The Schroder oriental income trust is an investment trust designed to take advantage of dividend growth in the Asia Pacific region.

The funds objective is to deliver income with the potential for capital growth. It has a target yield of 4.25-4.5 per cent and will invest in around 40 companies from areas such as Australia, India, Hong Kong and Japan. The portfolio will focus on equities, although it has the flexibility to invest in bonds and cash if the fund manager sees fit.

The fund will be managed by Schroders executive director Matthew Dobbs, who has over 20 years experience in Pacific Basin equities. He joined Schroders in 1981 and has worked for the company from bases in Singapore and New York. He has managed the Schroder Asia Pacific trust since launch in 1995.

According to Schroders, dividend yields in Asian markets are now at the same level as the UK. It says that since the Asian crisis in the 1990s, companies have been repairing balance sheers and boosting profits which has helped sustain future dividend payments.

Dobbs will look for companies where the share price does not reflect growth potential.
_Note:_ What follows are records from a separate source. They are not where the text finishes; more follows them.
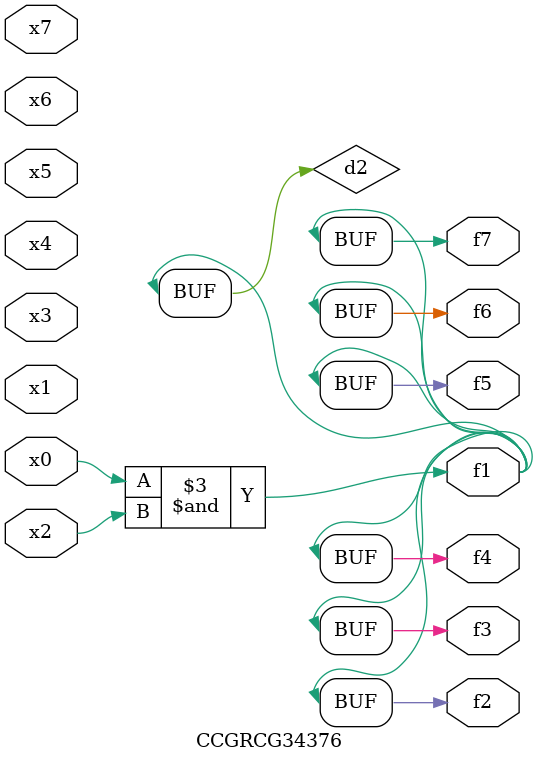
<source format=v>
module CCGRCG34376(
	input x0, x1, x2, x3, x4, x5, x6, x7,
	output f1, f2, f3, f4, f5, f6, f7
);

	wire d1, d2;

	nor (d1, x3, x6);
	and (d2, x0, x2);
	assign f1 = d2;
	assign f2 = d2;
	assign f3 = d2;
	assign f4 = d2;
	assign f5 = d2;
	assign f6 = d2;
	assign f7 = d2;
endmodule

</source>
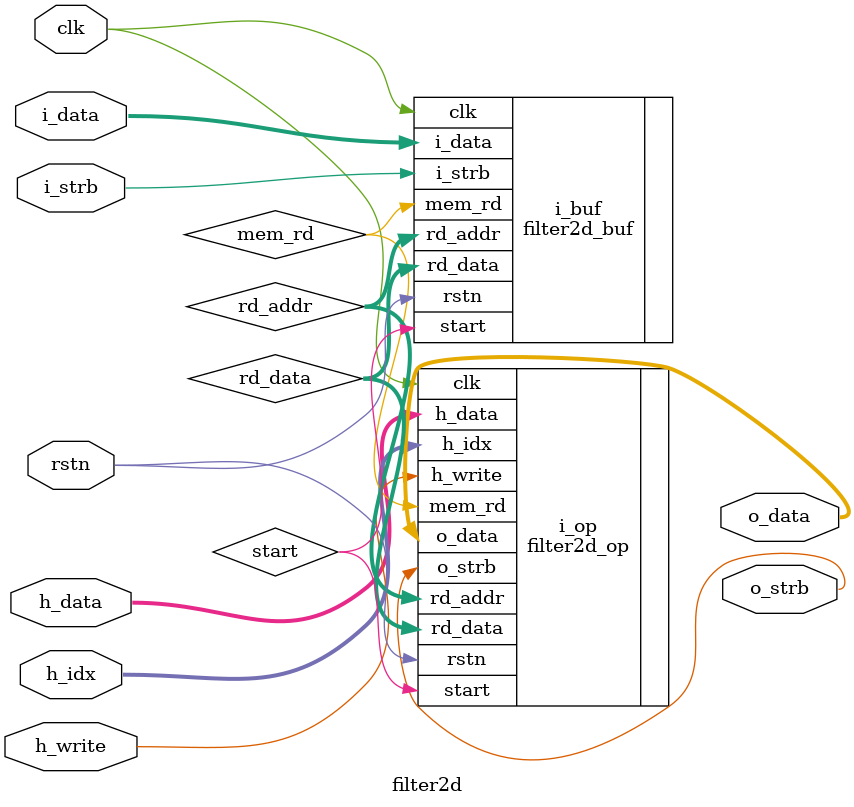
<source format=v>
module filter2d(   
                input           clk,
                input           rstn,
                input           i_strb,
                input  [7:0]    i_data,
                output          o_strb,
                output [7:0]    o_data,
                input           h_write,
                input  [3:0]    h_idx,
                input  [7:0]    h_data 
);

wire start;
wire mem_rd;
wire [15:0] rd_addr;
wire [7:0] rd_data;

filter2d_buf i_buf(
                .clk(clk),
                .rstn(rstn),
                .i_strb(i_strb),
                .i_data(i_data),

                .start(start),
                
                .mem_rd(mem_rd),
                .rd_addr(rd_addr),
                .rd_data(rd_data)
);

filter2d_op i_op(
                .clk(clk),
                .rstn(rstn),
                .start(start),
                
                .mem_rd(mem_rd),
                .rd_addr(rd_addr),
                .rd_data(rd_data),
                
                .o_strb(o_strb),
                .o_data(o_data),

                .h_write(h_write),
                .h_idx(h_idx),
                .h_data(h_data)
);

endmodule
</source>
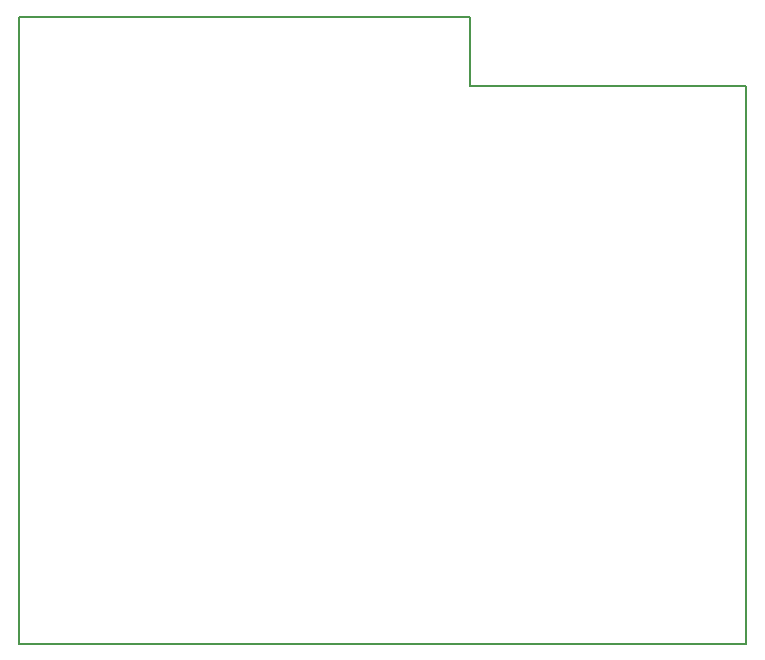
<source format=gbr>
%TF.GenerationSoftware,KiCad,Pcbnew,4.0.7-e2-6376~58~ubuntu16.04.1*%
%TF.CreationDate,2018-03-12T18:00:00+01:00*%
%TF.ProjectId,SLAMP-WiFi,534C414D502D576946692E6B69636164,rev?*%
%TF.FileFunction,Profile,NP*%
%FSLAX46Y46*%
G04 Gerber Fmt 4.6, Leading zero omitted, Abs format (unit mm)*
G04 Created by KiCad (PCBNEW 4.0.7-e2-6376~58~ubuntu16.04.1) date Mon Mar 12 18:00:00 2018*
%MOMM*%
%LPD*%
G01*
G04 APERTURE LIST*
%ADD10C,0.127000*%
G04 APERTURE END LIST*
D10*
X143637000Y-54991000D02*
X143637000Y-56769000D01*
X181864000Y-54991000D02*
X143637000Y-54991000D01*
X181864000Y-56769000D02*
X181864000Y-54991000D01*
X143637000Y-56769000D02*
X143637000Y-60833000D01*
X181864000Y-58166000D02*
X181864000Y-56769000D01*
X181864000Y-60833000D02*
X181864000Y-58166000D01*
X201041000Y-60833000D02*
X181864000Y-60833000D01*
X143637000Y-108077000D02*
X143637000Y-60833000D01*
X205232000Y-108077000D02*
X143637000Y-108077000D01*
X205232000Y-60833000D02*
X205232000Y-108077000D01*
X201041000Y-60833000D02*
X205232000Y-60833000D01*
M02*

</source>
When selecting holdings, the investment universe will be screened and company visits will be made. Dobbs will draw on research from 26 fund managers and 34 analysts within the Schroders group and will also consider factors such as the quality of a companys management, whether it has a competitive advantage in its market, valuation, cash flow and likely growth prospects relative to risk,

Reference will also be made to developments within the global economy and the wider industry issues which could affect each stock. Stocks will be sold when they are trading at or above Schroders target price, where a more attractive stock is found or there are changes in the industry or the company.

Growth in Asian markets is expected to happen at a faster rate than western markets and dividend payments are increasingly common from cash-rich companies, particularly those in the financial and telecommunications sectors.

However, there may be a feeling among IFAs that the UK is still a better bet for clients looking for income.